Much like Commander Shepard himself, the weight of the world has rested on BioWare’s shoulders for some time now. The task of topping Mass Effect 2 is an entirely unenviable assignment; the job requiring such a Herculean effort to even meet that game’s standards, let alone surpass them, that such a feat seemed unlikely.
That was before Dragon Age II came along as well, an enormous disappointment which significantly impacted the studio’s reputation as the best RPG creator in the business, or EA’s determination to showcase Mass Effect 3 in its gravest light, eagerly pushing the gunplay side of Mass Effect in every demonstration and marketing push prior to release – the bit, of course, that almost everybody considers to be the worst.
But we shouldn’t have worried. Mass Effect 3 exceeds expectations in almost every way. It’s the most spectacular science fiction story ever told across any medium. It’s a game that you simply must play, one of those titles that will be remembered alongside GoldenEye, Metal Gear Solid, Halo and Ocarina of Time as one of the greatest games of all time. BioWare hasn’t just raised the bar; it’s sent it thundering into orbit.
Mass Effect, of course, is the modern-day equivalent to those Choose Your Own Adventure books of the 1990s, each step of the narrative dictated by you, the player, via decisions made throughout the campaign. The story is effectively a science fiction reimagining of Adam and Eve, a tale that details the cycle of a recurring galaxy-wide genocide that wipes out all sentient life every 50,000 years. ME3 offers up the final chapter, telling the story of the galaxy’s last push against those committing the act, the Reapers, and Shepard’s efforts to unite the galaxy’s various races.
As ever, the narrative is the highlight – an opulent, multi-layered space adventure that’s often heartbreakingly poignant, and yet so remarkably heroic, outfitted with some spine-tingling scenes of space combat that would make even George Lucas blush. The superb cast of characters helps make the narrative the best in the series yet: a combination of familiar faces, like Garrus, the too-cool-for-school turian sniper, The Illusive Man, and exquisite asari Liara T’Soni, and new, including the brutish yet not-as-annoying-as-you-might-think Alliance soldier James Vega and a sexy, socially awkward cyborg.

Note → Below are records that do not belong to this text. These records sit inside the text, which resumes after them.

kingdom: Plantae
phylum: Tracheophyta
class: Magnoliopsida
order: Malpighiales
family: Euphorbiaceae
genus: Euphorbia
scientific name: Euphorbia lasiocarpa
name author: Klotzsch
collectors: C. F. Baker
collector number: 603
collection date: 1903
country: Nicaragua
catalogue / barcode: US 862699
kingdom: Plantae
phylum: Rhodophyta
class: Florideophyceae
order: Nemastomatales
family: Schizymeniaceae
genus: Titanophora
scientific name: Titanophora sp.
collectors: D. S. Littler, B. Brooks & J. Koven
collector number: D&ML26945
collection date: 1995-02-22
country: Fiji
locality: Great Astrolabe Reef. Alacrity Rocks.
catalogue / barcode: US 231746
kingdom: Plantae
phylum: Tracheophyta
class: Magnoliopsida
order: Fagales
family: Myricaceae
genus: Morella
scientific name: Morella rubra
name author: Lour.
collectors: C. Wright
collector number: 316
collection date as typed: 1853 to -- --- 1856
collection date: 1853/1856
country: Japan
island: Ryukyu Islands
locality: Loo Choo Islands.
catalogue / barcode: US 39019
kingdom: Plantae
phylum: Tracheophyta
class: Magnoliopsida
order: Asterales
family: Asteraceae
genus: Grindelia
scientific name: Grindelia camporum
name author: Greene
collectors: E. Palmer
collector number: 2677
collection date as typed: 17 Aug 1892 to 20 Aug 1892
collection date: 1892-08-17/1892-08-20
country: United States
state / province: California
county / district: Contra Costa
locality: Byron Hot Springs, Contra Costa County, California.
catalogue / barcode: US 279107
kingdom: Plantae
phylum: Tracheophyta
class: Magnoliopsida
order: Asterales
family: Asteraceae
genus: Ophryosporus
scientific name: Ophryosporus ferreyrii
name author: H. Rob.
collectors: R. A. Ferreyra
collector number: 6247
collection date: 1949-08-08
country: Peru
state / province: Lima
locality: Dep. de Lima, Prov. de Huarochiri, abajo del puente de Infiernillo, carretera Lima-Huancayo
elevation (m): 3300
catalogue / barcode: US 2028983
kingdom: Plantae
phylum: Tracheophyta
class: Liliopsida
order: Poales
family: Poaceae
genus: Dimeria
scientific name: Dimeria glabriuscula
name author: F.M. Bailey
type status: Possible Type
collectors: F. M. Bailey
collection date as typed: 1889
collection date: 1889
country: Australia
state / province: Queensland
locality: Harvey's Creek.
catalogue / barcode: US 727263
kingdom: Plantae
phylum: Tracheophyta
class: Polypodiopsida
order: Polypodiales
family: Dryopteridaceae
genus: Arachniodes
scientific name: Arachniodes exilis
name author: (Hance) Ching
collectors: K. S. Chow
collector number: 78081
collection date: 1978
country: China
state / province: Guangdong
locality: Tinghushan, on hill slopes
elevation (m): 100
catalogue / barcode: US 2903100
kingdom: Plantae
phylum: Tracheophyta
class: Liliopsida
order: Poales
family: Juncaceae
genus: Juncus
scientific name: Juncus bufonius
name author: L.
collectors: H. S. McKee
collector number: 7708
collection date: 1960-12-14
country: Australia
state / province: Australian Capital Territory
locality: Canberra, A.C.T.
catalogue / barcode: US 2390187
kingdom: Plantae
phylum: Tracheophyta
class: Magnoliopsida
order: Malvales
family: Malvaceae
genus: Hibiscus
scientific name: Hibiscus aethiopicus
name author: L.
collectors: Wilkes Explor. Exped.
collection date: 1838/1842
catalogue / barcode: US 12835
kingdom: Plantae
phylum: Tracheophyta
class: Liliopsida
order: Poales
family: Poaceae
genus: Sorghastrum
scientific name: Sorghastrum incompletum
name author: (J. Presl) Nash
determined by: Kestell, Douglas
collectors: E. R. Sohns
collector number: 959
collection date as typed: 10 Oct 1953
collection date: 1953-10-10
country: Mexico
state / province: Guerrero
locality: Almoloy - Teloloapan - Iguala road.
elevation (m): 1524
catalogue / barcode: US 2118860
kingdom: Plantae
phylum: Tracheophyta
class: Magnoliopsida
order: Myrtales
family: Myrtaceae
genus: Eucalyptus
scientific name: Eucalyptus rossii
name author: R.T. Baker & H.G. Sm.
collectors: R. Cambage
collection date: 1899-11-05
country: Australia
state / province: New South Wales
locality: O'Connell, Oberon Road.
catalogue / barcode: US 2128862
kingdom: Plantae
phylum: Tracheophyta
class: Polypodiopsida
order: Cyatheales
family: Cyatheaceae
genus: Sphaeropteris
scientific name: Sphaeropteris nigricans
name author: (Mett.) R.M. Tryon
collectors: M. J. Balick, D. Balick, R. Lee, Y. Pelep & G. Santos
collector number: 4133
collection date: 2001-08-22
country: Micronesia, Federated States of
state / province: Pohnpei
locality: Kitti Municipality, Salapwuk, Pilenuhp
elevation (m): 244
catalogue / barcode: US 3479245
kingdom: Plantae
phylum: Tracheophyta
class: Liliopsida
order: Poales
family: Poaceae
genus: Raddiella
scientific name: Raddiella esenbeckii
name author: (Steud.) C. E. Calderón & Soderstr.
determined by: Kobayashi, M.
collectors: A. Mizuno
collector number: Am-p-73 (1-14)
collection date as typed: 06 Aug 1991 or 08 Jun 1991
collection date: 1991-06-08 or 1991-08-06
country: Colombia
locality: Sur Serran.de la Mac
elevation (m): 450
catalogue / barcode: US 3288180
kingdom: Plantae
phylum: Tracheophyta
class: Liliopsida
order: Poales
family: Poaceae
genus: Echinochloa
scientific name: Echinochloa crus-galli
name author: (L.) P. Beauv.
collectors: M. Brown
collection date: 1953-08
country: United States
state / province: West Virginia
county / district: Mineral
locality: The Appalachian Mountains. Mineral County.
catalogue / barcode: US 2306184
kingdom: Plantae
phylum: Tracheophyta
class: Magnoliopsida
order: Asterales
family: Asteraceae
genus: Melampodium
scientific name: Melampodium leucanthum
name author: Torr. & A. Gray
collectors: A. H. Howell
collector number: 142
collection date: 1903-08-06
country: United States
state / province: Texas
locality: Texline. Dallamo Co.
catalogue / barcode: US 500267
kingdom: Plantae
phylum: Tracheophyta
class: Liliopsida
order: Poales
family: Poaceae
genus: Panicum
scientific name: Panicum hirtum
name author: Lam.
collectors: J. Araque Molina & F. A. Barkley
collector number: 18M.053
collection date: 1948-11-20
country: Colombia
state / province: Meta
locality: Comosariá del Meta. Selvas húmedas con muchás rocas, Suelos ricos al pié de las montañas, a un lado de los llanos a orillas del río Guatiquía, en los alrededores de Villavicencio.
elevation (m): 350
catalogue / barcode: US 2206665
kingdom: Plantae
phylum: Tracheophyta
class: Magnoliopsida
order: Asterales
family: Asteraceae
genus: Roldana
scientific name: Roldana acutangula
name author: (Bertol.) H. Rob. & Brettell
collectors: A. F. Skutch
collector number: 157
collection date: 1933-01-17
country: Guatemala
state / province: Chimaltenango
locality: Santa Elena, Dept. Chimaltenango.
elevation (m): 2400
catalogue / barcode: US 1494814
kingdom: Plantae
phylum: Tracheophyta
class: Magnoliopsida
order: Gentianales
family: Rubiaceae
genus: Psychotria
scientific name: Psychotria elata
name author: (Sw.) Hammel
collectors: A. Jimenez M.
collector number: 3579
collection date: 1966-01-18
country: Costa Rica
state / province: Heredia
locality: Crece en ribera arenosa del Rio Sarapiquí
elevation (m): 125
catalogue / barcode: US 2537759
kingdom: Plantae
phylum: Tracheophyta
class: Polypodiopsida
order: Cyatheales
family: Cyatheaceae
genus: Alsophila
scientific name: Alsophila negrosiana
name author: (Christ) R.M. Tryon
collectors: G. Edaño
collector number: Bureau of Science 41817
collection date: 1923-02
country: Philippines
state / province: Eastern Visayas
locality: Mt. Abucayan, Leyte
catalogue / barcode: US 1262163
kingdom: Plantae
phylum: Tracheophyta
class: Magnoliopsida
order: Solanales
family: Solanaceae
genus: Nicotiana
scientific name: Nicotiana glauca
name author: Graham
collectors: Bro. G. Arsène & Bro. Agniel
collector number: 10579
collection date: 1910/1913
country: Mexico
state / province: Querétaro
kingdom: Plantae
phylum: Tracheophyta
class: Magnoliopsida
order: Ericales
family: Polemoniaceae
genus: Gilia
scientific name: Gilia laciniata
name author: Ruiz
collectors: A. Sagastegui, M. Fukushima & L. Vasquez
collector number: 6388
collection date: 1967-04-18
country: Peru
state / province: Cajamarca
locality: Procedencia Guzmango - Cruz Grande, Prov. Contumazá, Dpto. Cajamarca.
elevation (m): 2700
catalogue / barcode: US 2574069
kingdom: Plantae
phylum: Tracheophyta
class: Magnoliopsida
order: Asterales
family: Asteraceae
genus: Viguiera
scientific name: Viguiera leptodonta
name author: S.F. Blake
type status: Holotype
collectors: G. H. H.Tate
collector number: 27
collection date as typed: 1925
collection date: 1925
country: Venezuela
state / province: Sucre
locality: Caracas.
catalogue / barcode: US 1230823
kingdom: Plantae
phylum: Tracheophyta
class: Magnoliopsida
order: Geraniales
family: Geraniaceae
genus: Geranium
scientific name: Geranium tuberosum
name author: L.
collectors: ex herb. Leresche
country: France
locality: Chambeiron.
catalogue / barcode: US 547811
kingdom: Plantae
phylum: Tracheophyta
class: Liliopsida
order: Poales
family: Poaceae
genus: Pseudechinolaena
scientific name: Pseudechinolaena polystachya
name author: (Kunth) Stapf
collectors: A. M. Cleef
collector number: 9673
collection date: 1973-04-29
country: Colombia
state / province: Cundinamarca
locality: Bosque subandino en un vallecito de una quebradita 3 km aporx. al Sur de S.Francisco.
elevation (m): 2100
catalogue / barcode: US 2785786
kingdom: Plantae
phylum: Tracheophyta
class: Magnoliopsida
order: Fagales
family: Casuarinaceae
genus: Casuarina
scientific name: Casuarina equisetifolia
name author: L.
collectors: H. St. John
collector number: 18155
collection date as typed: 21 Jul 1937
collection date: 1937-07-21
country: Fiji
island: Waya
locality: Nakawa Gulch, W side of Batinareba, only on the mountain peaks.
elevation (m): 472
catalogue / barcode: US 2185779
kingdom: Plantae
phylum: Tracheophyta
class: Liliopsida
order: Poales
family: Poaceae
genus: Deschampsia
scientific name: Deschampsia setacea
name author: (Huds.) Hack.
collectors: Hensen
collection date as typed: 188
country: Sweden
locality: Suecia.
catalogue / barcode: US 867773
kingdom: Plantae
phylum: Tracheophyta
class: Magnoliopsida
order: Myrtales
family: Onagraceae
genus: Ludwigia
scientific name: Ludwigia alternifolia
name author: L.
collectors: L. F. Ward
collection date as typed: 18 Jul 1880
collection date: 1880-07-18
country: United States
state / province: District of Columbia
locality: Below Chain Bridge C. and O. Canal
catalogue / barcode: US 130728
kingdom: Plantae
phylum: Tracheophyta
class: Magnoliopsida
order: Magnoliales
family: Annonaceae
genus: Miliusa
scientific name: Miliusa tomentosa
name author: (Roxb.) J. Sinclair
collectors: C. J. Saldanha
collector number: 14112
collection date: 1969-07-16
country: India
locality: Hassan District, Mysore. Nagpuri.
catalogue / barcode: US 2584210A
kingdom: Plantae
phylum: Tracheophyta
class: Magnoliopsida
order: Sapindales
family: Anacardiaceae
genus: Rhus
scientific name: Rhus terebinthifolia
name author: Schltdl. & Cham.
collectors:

It’s here, in the superb characterisation and backstory where BioWare has really invested into making its universe truly believable, offering up a diverse range of alien worlds and species each with their own politics, agendas and mannerisms for players to explore and interact with. Unlike the previous games, improved cinematography helps make conversations feel like actual, full-blown cut-scenes rather than static, unanimated exchanges, and you’ll genuinely care about each character and race you encounter, with some superbly orchestrated scenes of friendship and rivalries adding a layer to the characters that so many other games often oversee.